Demand For Key Account and Single Buyer Business Credit Insurance On Rise

Demand for key account and single buyer business credit insurance coverage is on the rise according to industry experts.  This trend was brought to light during a recent roundtable discussion of business credit insurance brokers facilitated by Atradius Trade Credit Insurance.

"Across most industries and companies of all sizes, it is generally true that the top 20 percent of accounts represent approximately 80 percent of company revenues," says Atradius Vice President Arjan van de Wall, whose firm is the U.S. arm of Atradius Group, the second leading credit insurer in the world.  "In some cases, the concentration of credit exposure among a few key customers is even greater."

"Key account coverage allows policyholders to move credit concentration risk off their balance sheet and cap company exposure," states van de Wall. "Key account policies cover a company's largest accounts as pre-approved by a trade credit insurer's buyer underwriters."

Single-buyer policies cover single or multiple shipments to one buyer and protect the seller from the date of the contract until the date of payment.  A credit manager specifies the shipments to be covered and the length of time needed for the shipments to occur.  The maximum policy period during which shipments can be made is generally one year.

"An excellent example of the benefits a key accounts policy can bring to the table is the case of a large energy trading company that wanted to establish working relationships with local suppliers of gas and electric power," says van de Wall.  "The company's bank agreed to fund  $25 million at the beginning of the program, which was not enough based on first-year growth projections.

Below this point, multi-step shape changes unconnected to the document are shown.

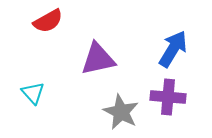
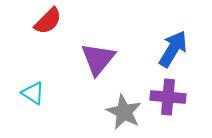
red semicircle: rotated 16 degrees counterclockwise
purple triangle: rotated 39 degrees counterclockwise
cyan triangle: rotated 15 degrees counterclockwise
gray star: moved 3 px right
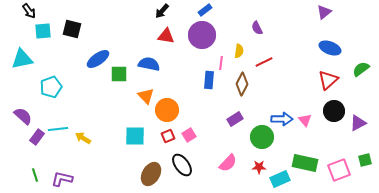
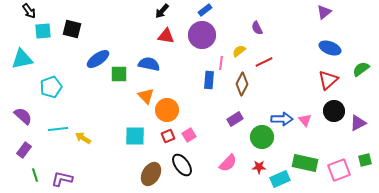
yellow semicircle at (239, 51): rotated 136 degrees counterclockwise
purple rectangle at (37, 137): moved 13 px left, 13 px down
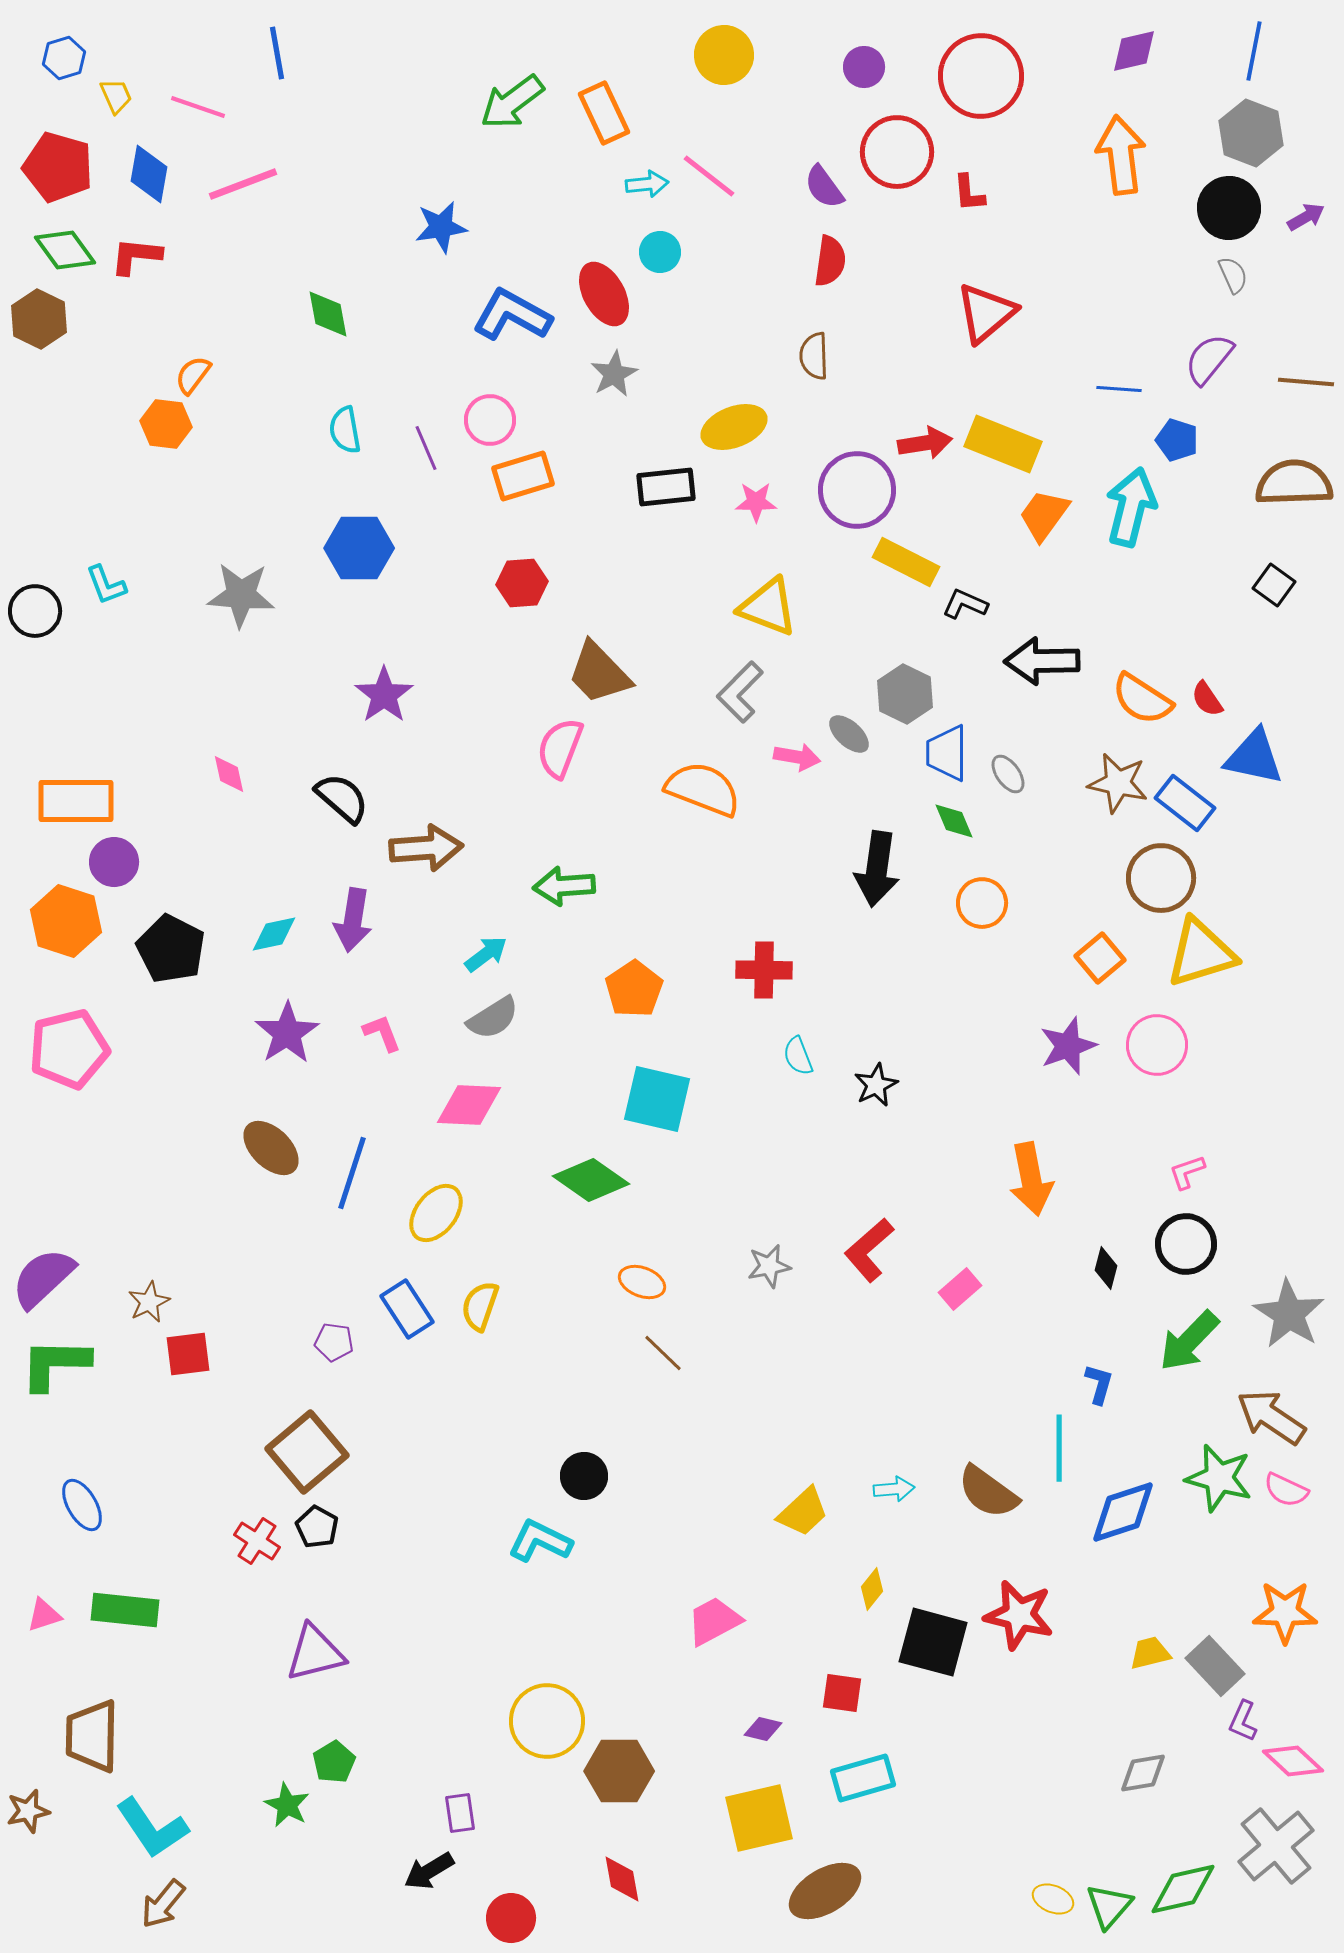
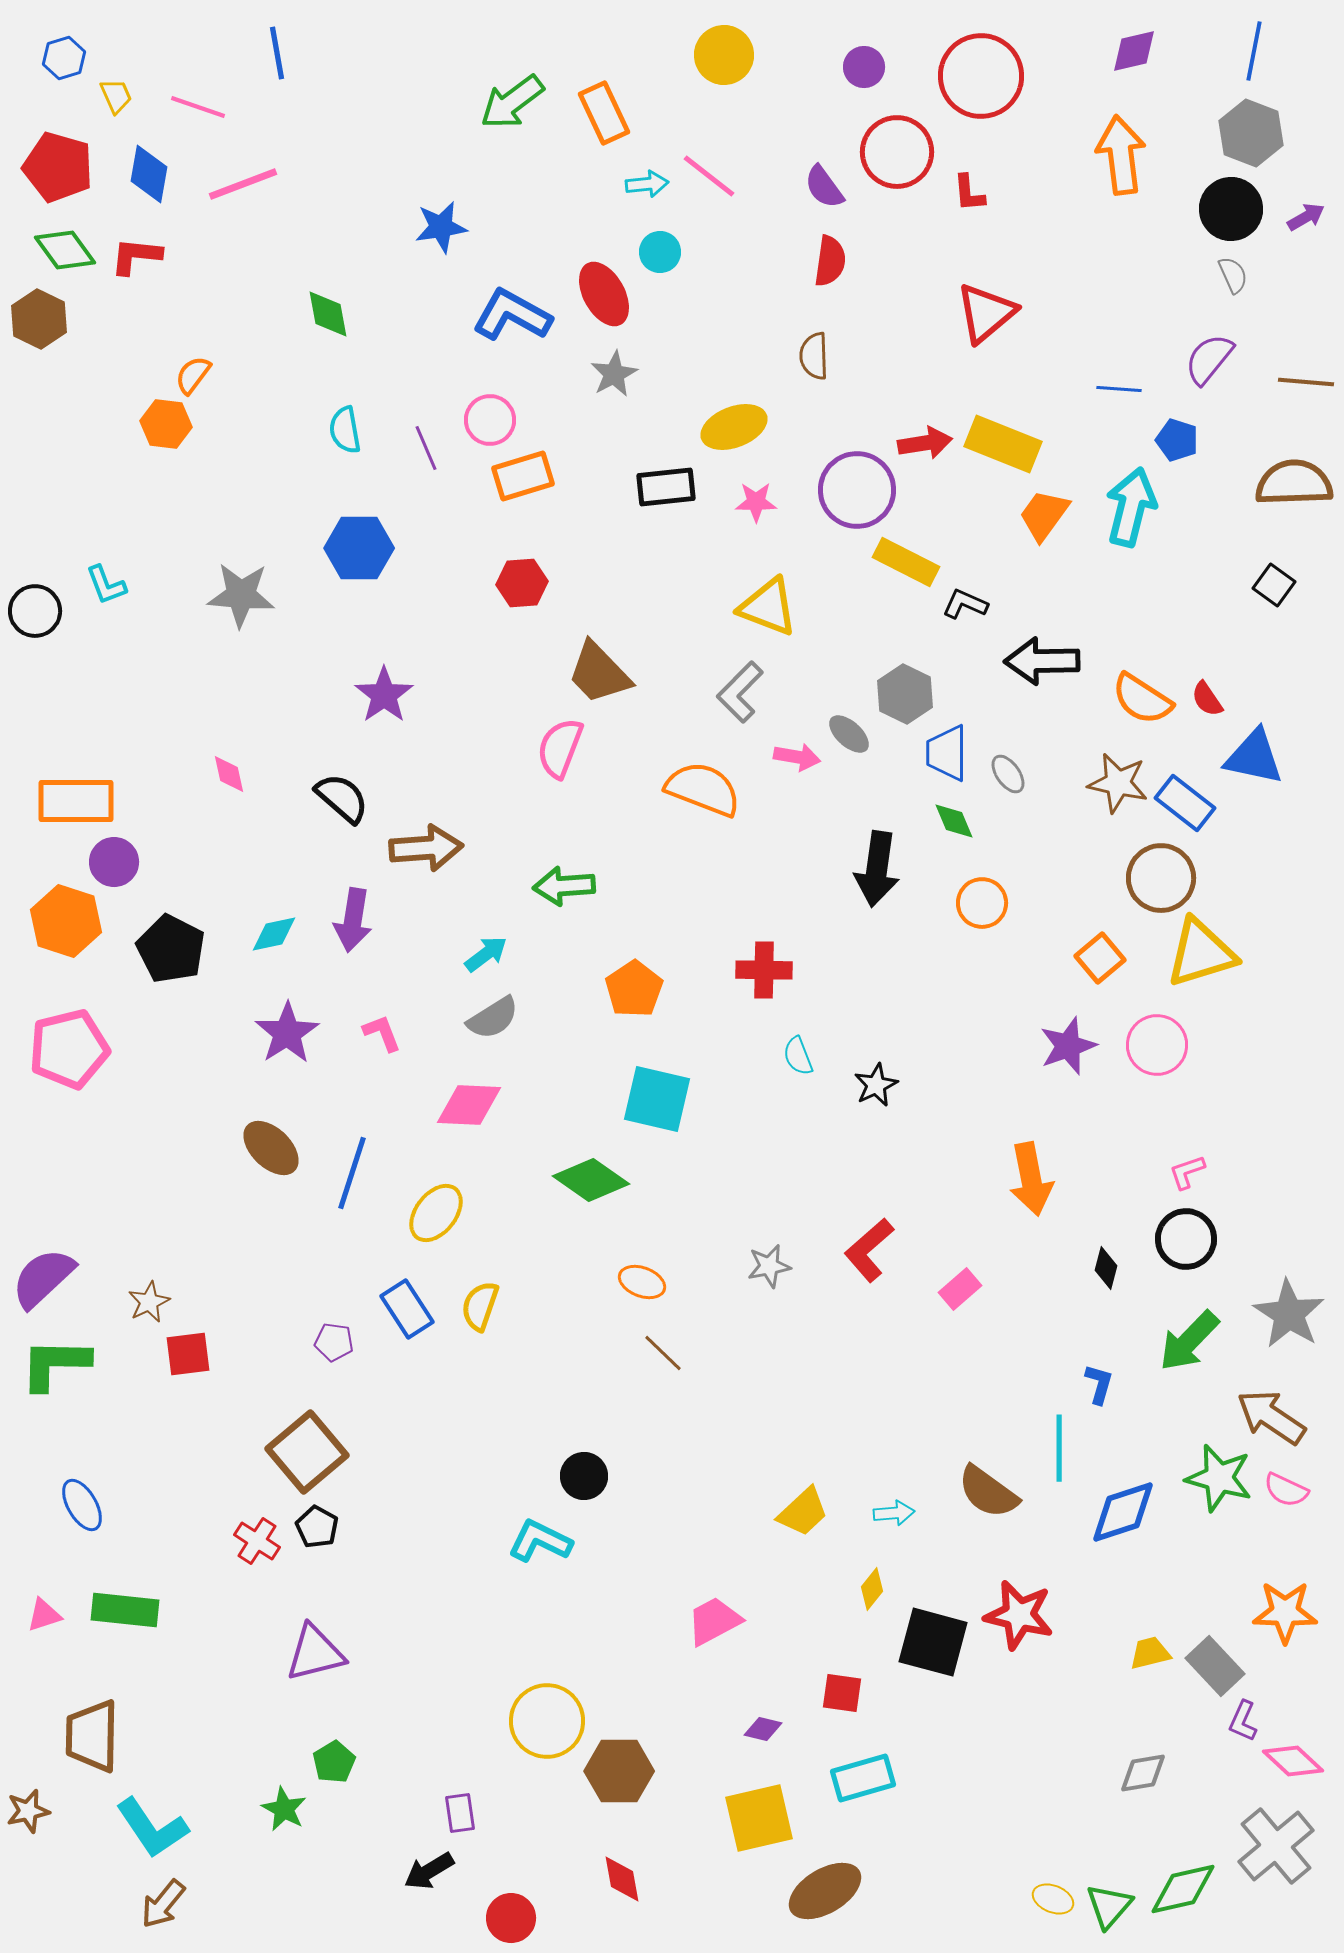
black circle at (1229, 208): moved 2 px right, 1 px down
black circle at (1186, 1244): moved 5 px up
cyan arrow at (894, 1489): moved 24 px down
green star at (287, 1805): moved 3 px left, 4 px down
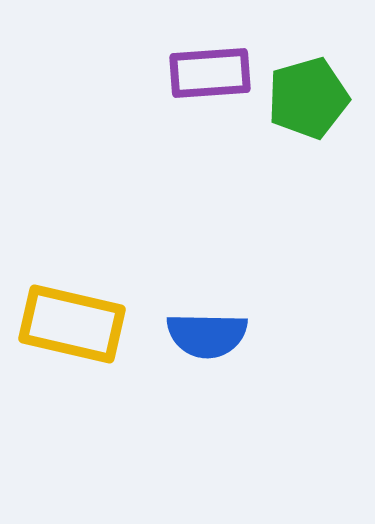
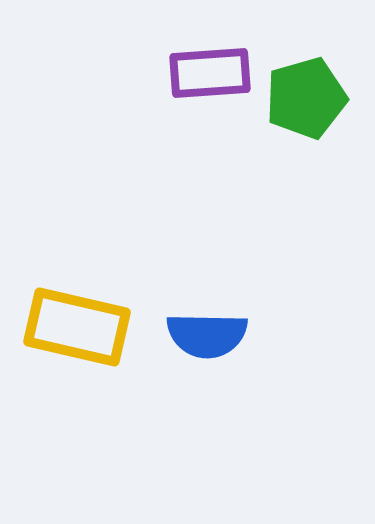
green pentagon: moved 2 px left
yellow rectangle: moved 5 px right, 3 px down
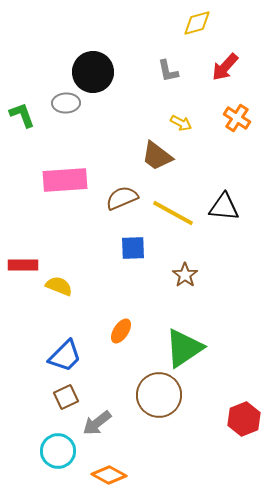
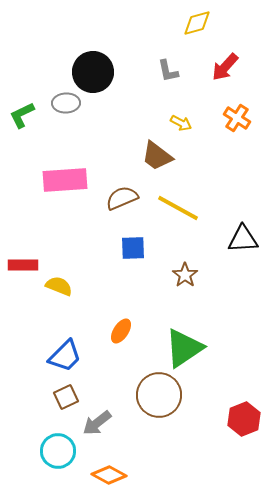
green L-shape: rotated 96 degrees counterclockwise
black triangle: moved 19 px right, 32 px down; rotated 8 degrees counterclockwise
yellow line: moved 5 px right, 5 px up
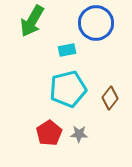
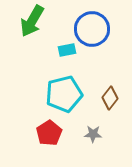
blue circle: moved 4 px left, 6 px down
cyan pentagon: moved 4 px left, 5 px down
gray star: moved 14 px right
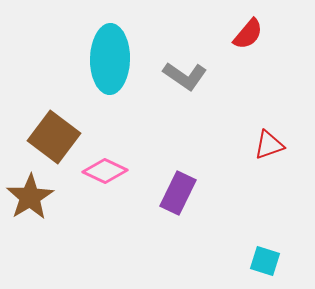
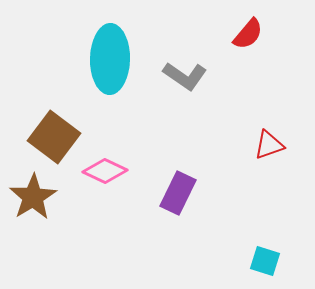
brown star: moved 3 px right
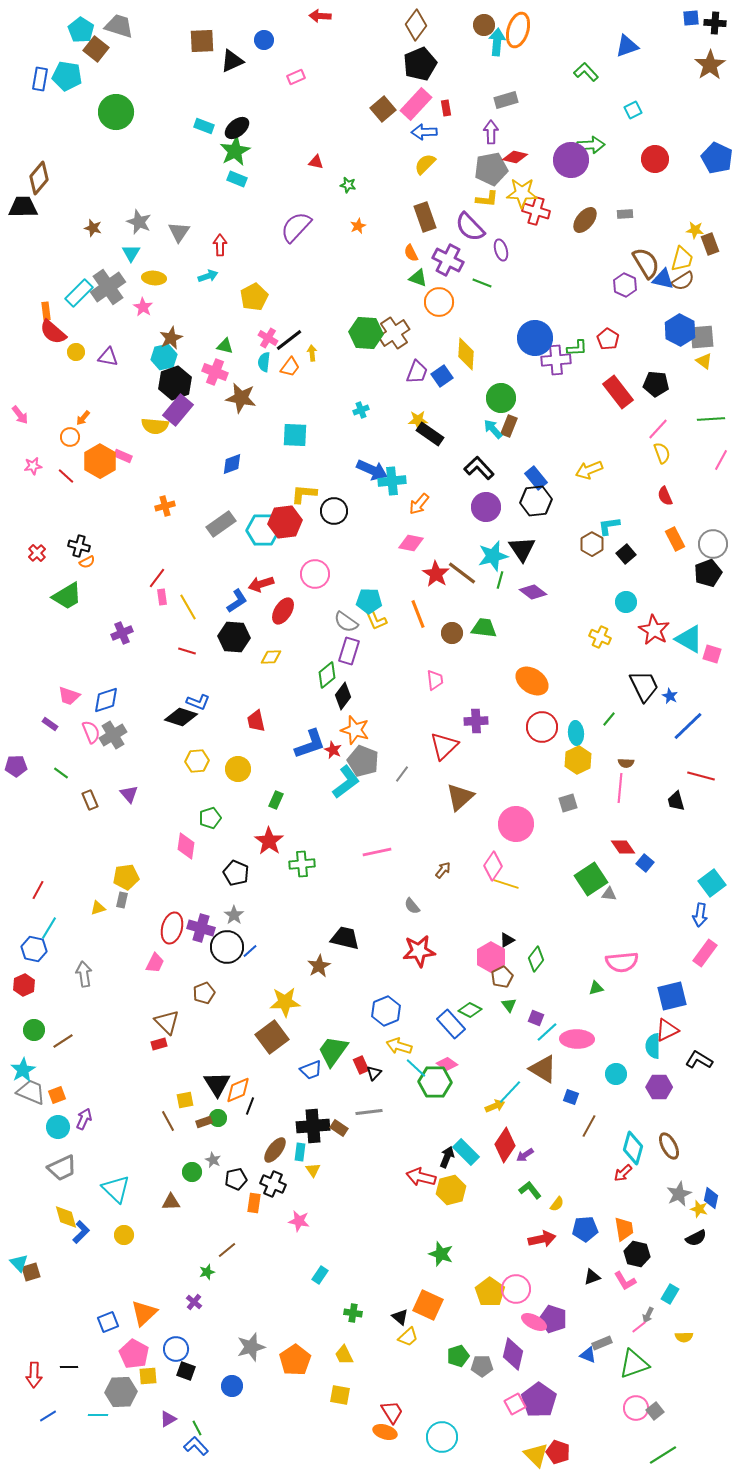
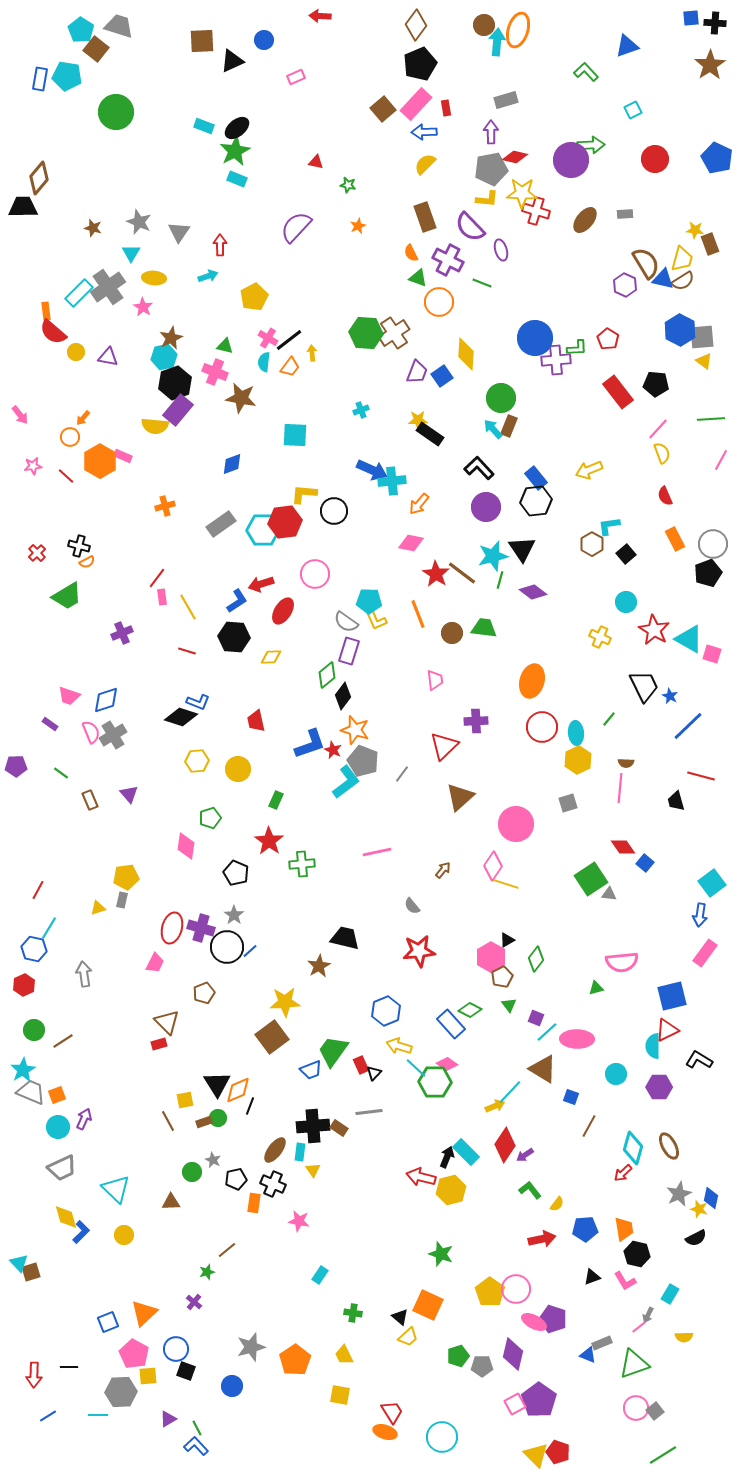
orange ellipse at (532, 681): rotated 72 degrees clockwise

"The funding potential for the program was limited by the fact that the three largest obligors were all single 'A' rated by Standard & Poor's and had concentration limits imposed on them by the rating agency's methodology.  The energy company asked Atradius to insure the excess concentration, the amount of receivables over and above the concentration limits of the three largest obligors.  The resulting credit enhancement enabled the bank to increase the advance rate from 65% to 85% and provide an additional $15 million in funding, while greatly reducing the energy company's exposure to credit risk."

While a typical premium rate for a whole turnover trade credit policy is approximately 0.1 to 0.5 percent of insured sales for domestic sales and about 0.2 to 0.7 percent of insured international transactions, key account policies can be tailored to fit any portfolio of risk, often resulting in more targeted coverage with lower premium payments.  Single-buyer transactions must carry an S&P investment grade rating or equivalent and require a minimum premium of $100,000.